■ **Work to be completed**
Transcribe verbatim the section of the DSVT hybrid-factor thread starting at "Thanks for your interesting!" and ending at "(see Table 7).".

[Supplied text]

What is the principle of hybrid factors?

Haiyang-W / DSVT

[CVPR2023] Official Implementation of "DSVT: Dynamic Sparse Voxel Transformer with Rotated Sets"

https://arxiv.org/abs/2301.06051

Apache License 2.0

361 stars 28 forks source link

What is the principle of hybrid factors? #12

Closed zen-star closed 1 year ago

zen-star commented 1 year ago

I'm confused about the hybrid factors.

Given a base window shape [12, 12, 32], a hybrid one is [24, 24, 32] with the hybrid factor [2, 2, 1]. [12, 12, 32] is for non-shifting, while [24, 24, 32] is for shifting with shifts [6, 6, 0]. It seems that the only difference between non-hybrid (swin/sst-like) and hybrid version is the window shape when shifting.

In paper, hybrid window partition is for better efficiency, but I don't find the detailed explanation. Is efficiency related to the redundant padding voxel tokens, which are fewer with a larger window shape? And why not try both large windows, e.g., window1=(24,24) & window2=(24,24) in Table 5?

Look forward to your reply.^^

Haiyang-W commented 1 year ago

Thanks for your interesting!

You are right. The difference is only the window shape, which aims to reduce the padding cost and deliver good performance-efficiency trade-off (see table 5). However, we observe that attention is efficient actually, thus slight padding doesn’t significantly slow down the inference. Frequent function calls to attention will increase the latency due to additional overheads, (e.g., memory access). Actually, non-hybrid variant is also not bad.
"Increasing the window sizes will reduce the number of sets and lead to the drop of self-attention’s computation cost, but also destroy the detection performance for small objects." Larger window shape will drop the performance, and won't give you much of a boost in speed (see Table 7).

Best Regards, Haiyang

zen-star commented 1 year ago

Thanks for your quick and clear response! And one more question. Have you tried other types of position encoding except for the FC-BN-RELU-FC in code?

Haiyang-W commented 1 year ago

We have not tried other positional encoding. The current approach does create some redundancy in the computation, which can be optimized ( hope 5ms -> 0ms in inference). However, in my shallow opinion, pos embedding may not be very important for point clouds that contain rich location information.

zen-star commented 1 year ago

I like your work very much! Hope the code for nuscenes and even indoor datasets (e.g., sun rgbd) can be soon released!

Haiyang-W commented 1 year ago

Thanks for your interest! We are working on the code of nuScenes and trying our best to release the code as soon as possible. :)

Best, Haiyang

[/Supplied text]
[Recorded data]

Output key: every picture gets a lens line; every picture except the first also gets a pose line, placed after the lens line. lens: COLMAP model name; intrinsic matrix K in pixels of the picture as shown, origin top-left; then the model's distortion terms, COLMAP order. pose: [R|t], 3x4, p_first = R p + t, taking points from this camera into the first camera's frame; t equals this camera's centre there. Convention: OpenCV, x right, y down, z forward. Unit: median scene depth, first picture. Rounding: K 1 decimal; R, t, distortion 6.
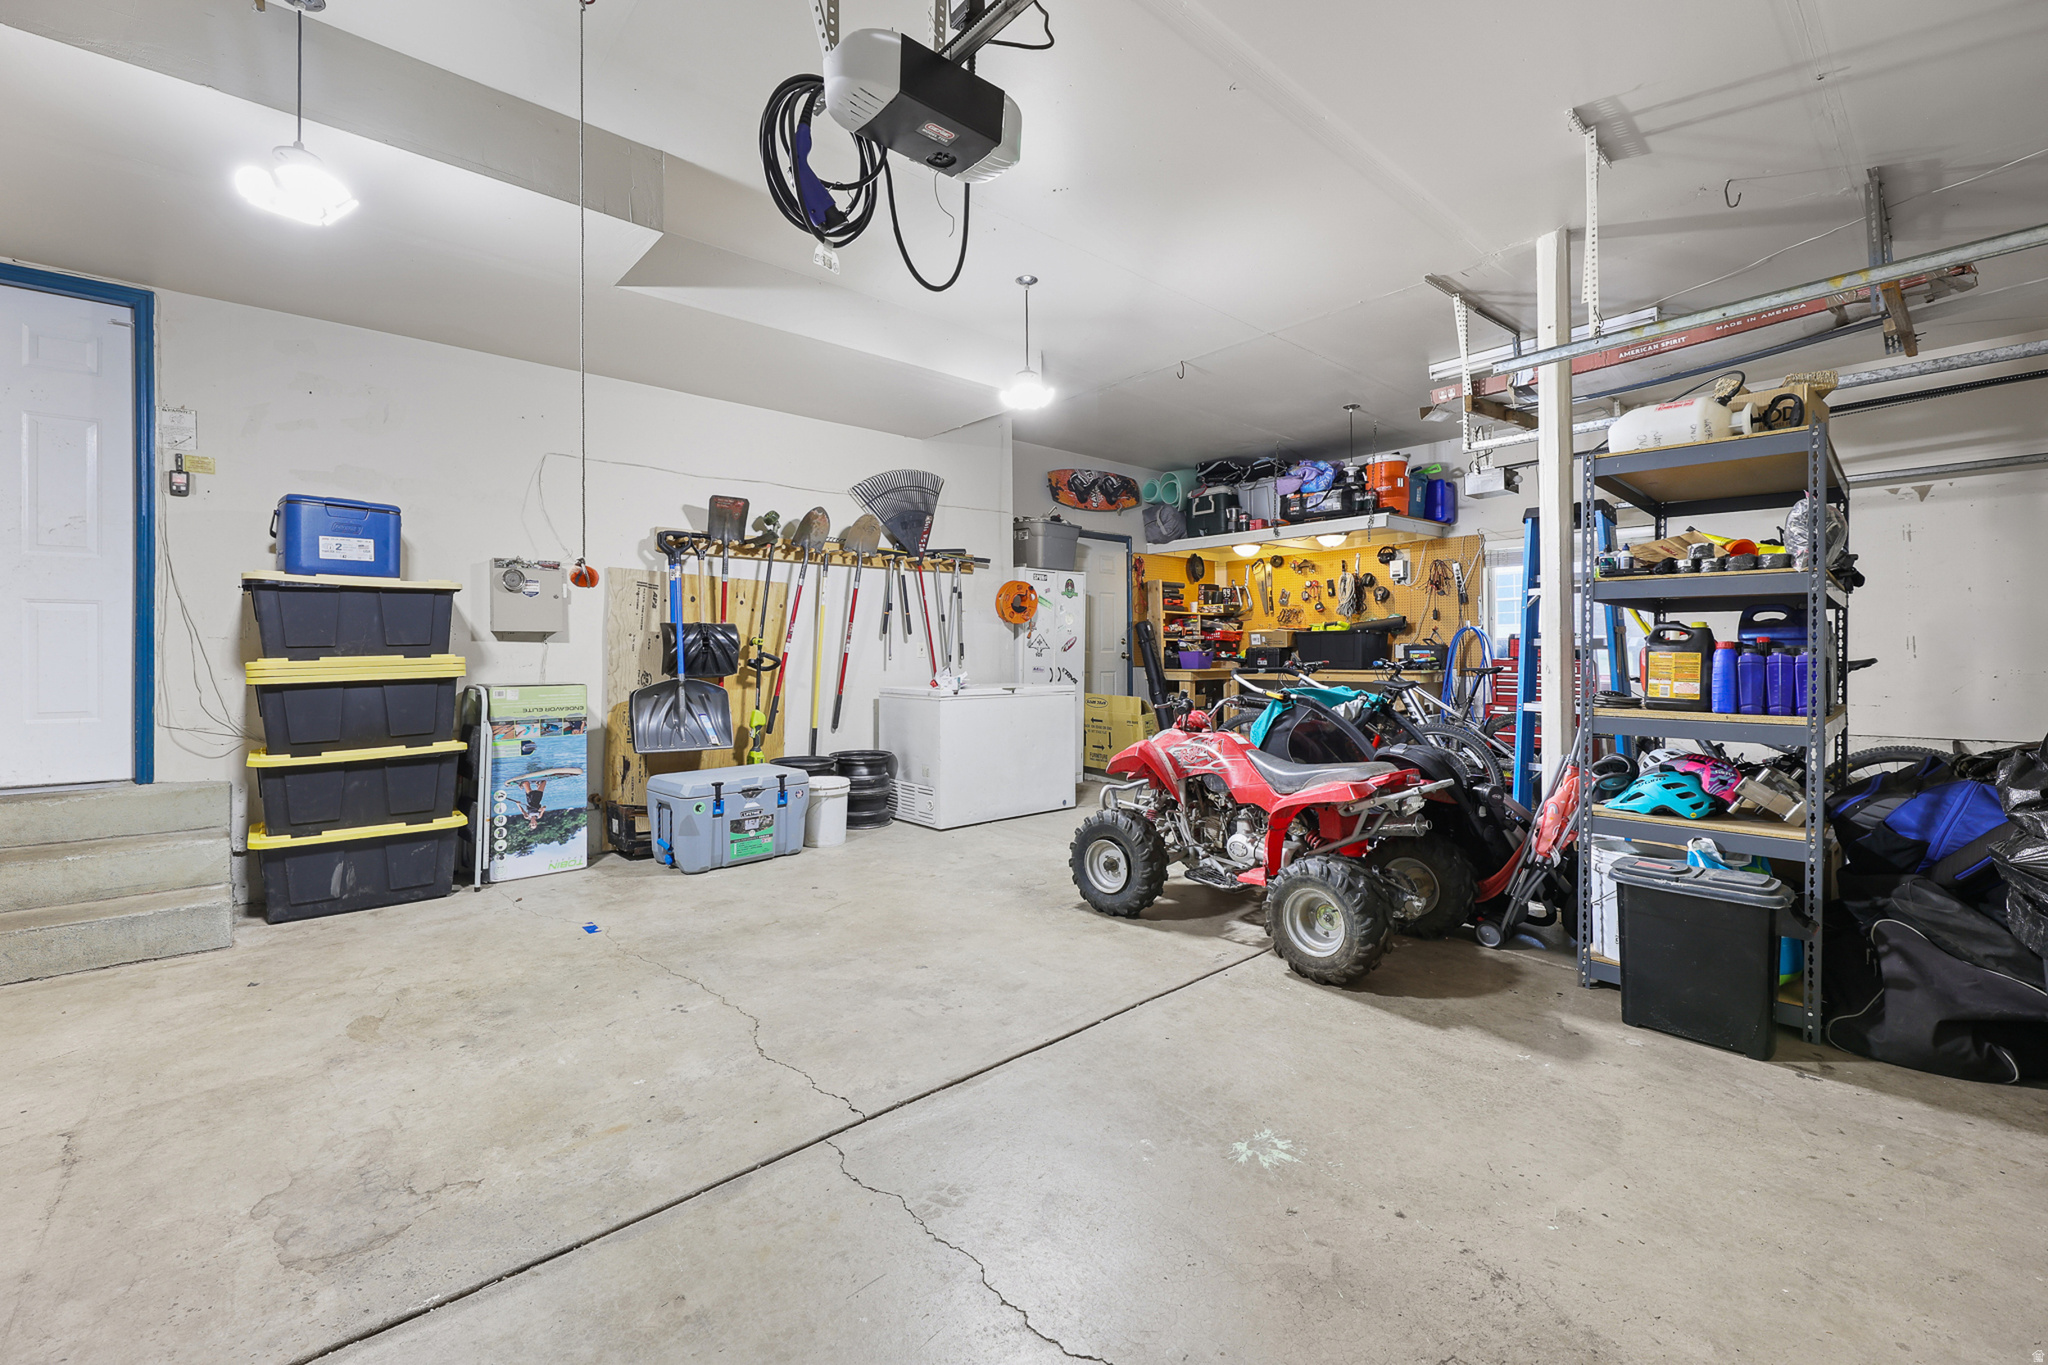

[/Recorded data]

■ **Response below**
Thanks for your interesting!

You are right. The difference is only the window shape, which aims to reduce the padding cost and deliver good performance-efficiency trade-off (see table 5). However, we observe that attention is efficient actually, thus slight padding doesn’t significantly slow down the inference. Frequent function calls to attention will increase the latency due to additional overheads, (e.g., memory access). Actually, non-hybrid variant is also not bad.
"Increasing the window sizes will reduce the number of sets and lead to the drop of self-attention’s computation cost, but also destroy the detection performance for small objects." Larger window shape will drop the performance, and won't give you much of a boost in speed (see Table 7).